Exercise requirements:
Please write out the CPU affinity thread again, starting with "Is anyone working" and going on through "implementation.", with "design document" replaced by "design proposal".

Extract:
☆ ☆ ☆ ☆ ☆ ☆ ☆
You are viewing a plain text version of this content. The canonical link for it is here.
Posted to dev@mesos.apache.org by Dmitry Zhuk <dz...@twopensource.com> on 2017/03/22 13:48:50 UTC

CPU affinity

Hi

Is anyone working on MESOS-314
<https://issues.apache.org/jira/browse/MESOS-314> “Support the cgroups
'cpusets' subsystem” or related functionality? I found other related
tickets in JIRA, but there seems to be no recent progress on them:
MESOS-5342 <https://issues.apache.org/jira/browse/MESOS-5342>, MESOS-5358
<https://issues.apache.org/jira/browse/MESOS-5358>. There’s also a mention
of idea of exposing cpusets similar to network ports.

I’d like propose an alternative approach for adding CPU affinity support
and would be interested in any feedback on it. If the community is
interested in this approach, I can work on design document and
implementation.

The basic idea is to let frameworks specify affinity requirements in
ContainerInfo using the following structure:
message AffinityInfo {
  enum ProcessingUnit {
    THREAD = 1;
    CORE = 2;
    SOCKET = 3;
    NUMA_NODE = 4;
  }

  // Indicates that container should be bound to the units of specified
type.
  // For example: bind = NUMA_NODE indicates, that process
  // can run on any thread from some NUMA node.
  required ProcessingUnit bind = 1;

  // Indicates that assigned processing units must not be shared with
  // other containers.
  optional bool exclusive = 2 [default = false];
}


message ContainerInfo {
  …
  optional AffinityInfo affinity_info = …;
}

In future this can be extended to require exclusive NUMA node memory
access, proximity to devices, etc.
This also requires exposing hardware topology information (such as number
of cpus per node) to frameworks to evaluate offer suitability, and
providing visibility to frameworks on failures to assign CPUs per
requirements, but this can be left out of scope of the MVP.

Thanks

Re: CPU affinity

Posted by Benjamin Mahler <bm...@apache.org>.
Thanks for bringing this up Dmitry, I would also be happy to participate.

Off the top of my head the following high level approaches have been
brought up:

(1) Categorize jobs into classes. E.g. LATENCY_SENSITIVE,
THROUGHPUT_ORIENTED, etc. Essentially capturing the distinction between
online vs batch jobs. With these classifications, mesos can do the best it
can in terms of assigning affinity.

(2) Expose the topology information to schedulers, let schedulers choose
the exact devices they want.

(3) Let schedulers specify an affinity "request" specifying at what
topology level they want to be confined to, and we try to satisfy it (might
fail).

It seemed to me like (1) was the simplest conceptually and gave us the most
flexibility in how we accomplish it (and improving / changing our technique
over time without breaking the API contract).
☆ ☆ ☆ ☆ ☆ ☆ ☆
Provided data:
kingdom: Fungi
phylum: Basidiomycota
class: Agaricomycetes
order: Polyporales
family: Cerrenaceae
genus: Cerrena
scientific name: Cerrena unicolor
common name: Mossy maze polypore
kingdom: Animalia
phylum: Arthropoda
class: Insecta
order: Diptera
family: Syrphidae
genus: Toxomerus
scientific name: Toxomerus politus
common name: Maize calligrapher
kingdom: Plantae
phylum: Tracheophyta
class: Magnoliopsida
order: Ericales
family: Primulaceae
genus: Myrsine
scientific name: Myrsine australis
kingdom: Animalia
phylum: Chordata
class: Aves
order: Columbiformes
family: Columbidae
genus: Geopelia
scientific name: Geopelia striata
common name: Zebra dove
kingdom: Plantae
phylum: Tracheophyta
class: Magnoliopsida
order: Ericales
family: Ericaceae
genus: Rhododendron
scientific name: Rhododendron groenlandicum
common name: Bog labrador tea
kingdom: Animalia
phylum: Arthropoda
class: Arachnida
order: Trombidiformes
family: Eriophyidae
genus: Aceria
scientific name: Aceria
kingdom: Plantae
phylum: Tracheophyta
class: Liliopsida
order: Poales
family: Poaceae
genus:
☆ ☆ ☆ ☆ ☆ ☆ ☆
Answer to this exercise:
Is anyone working on MESOS-314
<https://issues.apache.org/jira/browse/MESOS-314> “Support the cgroups
'cpusets' subsystem” or related functionality? I found other related
tickets in JIRA, but there seems to be no recent progress on them:
MESOS-5342 <https://issues.apache.org/jira/browse/MESOS-5342>, MESOS-5358
<https://issues.apache.org/jira/browse/MESOS-5358>. There’s also a mention
of idea of exposing cpusets similar to network ports.

I’d like propose an alternative approach for adding CPU affinity support
and would be interested in any feedback on it. If the community is
interested in this approach, I can work on design proposal and
implementation.